EXTRACT TO READ:
[Bioclusters] Re: blast and nfs

Thu, 24 Apr 2003 12:08:45 -0400 (EDT)

On Thu, 24 Apr 2003, Bruce O'Neel wrote:

> basically a fast serial connection is a bad idea.  If you use 100
> megabit ethernet you max out somewhere around 40 megabits or so
> because you can't use the full channel bandwith.

This is an "urban myth" spread 15 years ago by people trying to push
Token Ring.  Astonishingly, it's still repeated despite being trivially
disproved by everyday experience.  Typical TCP/IP/Ethernet bandwidth
delivered to an application is well over 90%.  You should see
11-12MB/sec for a Fast Ethernet file transfer.

The 35% or 40% number comes from a too-simple analysis of CSMA
(e.g. Aloha) instead of CSMA/CD/EBO that Ethernet uses.  But even that
is moot, since every current Ethernet deployment uses a heavily buffered
switch, likely with flow control, rather than a collision domain.

> That, combined with modern OSs hard work to cache disks well, and then
> combined with cheap IDE hard disks, means that it almost always is a
> win to put your data locally.

That I completely agree with: disk bandwidth is still the least
expensive, most effective available.  The key is dealing with the
complexity of many disks; knowing when they are being used as a cache vs
being used as a persistent store of unique data.

> NFS is good for things like login directories where you read small
> files once or twice and for source code repositories where you don't
> keep re-reading the files.

NFS is an exceptionally efficient protocol for read-only small files,
and login directories are an excellent example of rarely changed,
concise configuration files.

> NFS is very bad for big files since (basically) every 8k bytes or so
> requires the file to be reopened on the server, then you have to seek,
> then 8k bytes is read, and then closed again.

That's a mis-characterization: each NFS request is independent (more
precisely, idempotent), but the server isn't implemented as a
open()/seek()/read|write()/close().  I wrote one of the first non-Sun
NFS servers, implemented as user-level code, so I'm familiar with the
implementation options.

REQUIRED WORK:
[1] In the forum post on BLAST and NFS, what file transfer speed does the reply say you should see over Fast Ethernet?
[2] Extend the forum post on BLAST and NFS from its last sentence onward.

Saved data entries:
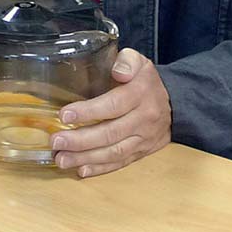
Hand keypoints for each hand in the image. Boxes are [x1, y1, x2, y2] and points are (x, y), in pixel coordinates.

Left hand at [50, 48, 171, 177]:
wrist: (175, 105)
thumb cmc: (146, 81)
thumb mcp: (140, 62)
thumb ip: (127, 61)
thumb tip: (118, 71)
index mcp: (140, 94)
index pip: (113, 105)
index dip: (88, 111)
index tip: (64, 115)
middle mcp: (143, 120)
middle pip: (110, 133)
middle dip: (80, 140)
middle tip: (56, 141)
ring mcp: (143, 139)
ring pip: (113, 152)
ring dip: (85, 158)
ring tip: (61, 159)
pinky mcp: (141, 152)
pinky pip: (120, 163)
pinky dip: (100, 169)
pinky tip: (81, 170)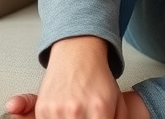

RESULTS BY TASK:
[1] 11-12MB/sec.

[2]
That's not to say that NFS is _good_ at reading large files.  It's not.
But the real weakness of NFS is the consistency model when writing or
doing directory modifications.

> To make things worse some labs then do the incremential aproach to
> NFS...
> Far better is to have a central NFS server for all of your home
> directories, and then have your central archives
> mirrored/rsynced/whatever to your different compute nodes.

I completely agree that NFS isn't a good cluster construction solution.

While it's possible to build a reasonable system by tuning the NFS
attribute and data caching parameters on a per-directory basis, this
   adds major complexity to the file system configuration,
   involves much expertise and
   requires revisiting the decisions with updates or usage changes.

There are better, more efficient and manageable solution for building
clusters than just blindly mirroring/rsync/imaging a whole installation
to each node.  PowerCockpit is an example of where that leads.  The
copying part is trivial.  The complexity is the scripts to configure
each application.  And when you are finished, you just have a quick way
to do a reinstall, not an effective way to manage many similar machines.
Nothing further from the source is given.